• [PROMPT] Report back every line below that carries the word "Gaymoritni".

*** Opening SUPPLIED ENTRIES ***

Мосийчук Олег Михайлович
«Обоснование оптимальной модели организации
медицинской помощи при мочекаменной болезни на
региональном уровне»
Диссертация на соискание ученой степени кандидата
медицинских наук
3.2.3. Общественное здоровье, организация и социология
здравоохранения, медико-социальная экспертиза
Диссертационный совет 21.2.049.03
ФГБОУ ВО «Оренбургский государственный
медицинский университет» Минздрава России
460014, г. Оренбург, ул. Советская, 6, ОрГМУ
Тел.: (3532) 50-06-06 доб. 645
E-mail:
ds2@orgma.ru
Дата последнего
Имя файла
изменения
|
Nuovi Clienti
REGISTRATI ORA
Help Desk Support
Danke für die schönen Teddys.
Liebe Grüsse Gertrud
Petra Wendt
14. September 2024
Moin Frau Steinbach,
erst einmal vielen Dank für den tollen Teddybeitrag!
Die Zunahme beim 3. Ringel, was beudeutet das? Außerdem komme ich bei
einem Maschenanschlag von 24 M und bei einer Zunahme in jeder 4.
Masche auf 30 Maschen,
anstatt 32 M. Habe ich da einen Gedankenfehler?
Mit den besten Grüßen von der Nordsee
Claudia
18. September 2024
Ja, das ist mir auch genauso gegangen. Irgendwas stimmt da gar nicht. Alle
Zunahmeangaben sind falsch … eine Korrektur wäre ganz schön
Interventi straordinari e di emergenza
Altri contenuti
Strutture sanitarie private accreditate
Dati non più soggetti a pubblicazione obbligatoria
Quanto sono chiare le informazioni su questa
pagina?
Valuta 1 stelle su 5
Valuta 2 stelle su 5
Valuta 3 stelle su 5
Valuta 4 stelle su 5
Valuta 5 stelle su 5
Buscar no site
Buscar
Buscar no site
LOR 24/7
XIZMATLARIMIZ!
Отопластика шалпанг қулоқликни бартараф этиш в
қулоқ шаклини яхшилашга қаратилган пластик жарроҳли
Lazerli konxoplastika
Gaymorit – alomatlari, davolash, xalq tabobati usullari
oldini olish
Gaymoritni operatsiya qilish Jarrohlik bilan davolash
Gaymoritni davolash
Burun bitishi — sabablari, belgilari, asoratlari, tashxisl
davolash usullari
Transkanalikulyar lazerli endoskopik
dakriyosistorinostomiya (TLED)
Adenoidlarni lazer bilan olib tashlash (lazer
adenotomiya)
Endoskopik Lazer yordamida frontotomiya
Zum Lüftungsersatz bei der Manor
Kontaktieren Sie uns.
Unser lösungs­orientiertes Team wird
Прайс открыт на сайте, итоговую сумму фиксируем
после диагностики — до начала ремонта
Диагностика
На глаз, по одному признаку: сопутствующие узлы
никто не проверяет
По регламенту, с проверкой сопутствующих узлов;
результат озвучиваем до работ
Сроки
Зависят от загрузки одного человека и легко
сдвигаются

*** Closing SUPPLIED ENTRIES ***

• [EXPECTED ANSWER]
Gaymoritni operatsiya qilish Jarrohlik bilan davolash
Gaymoritni davolash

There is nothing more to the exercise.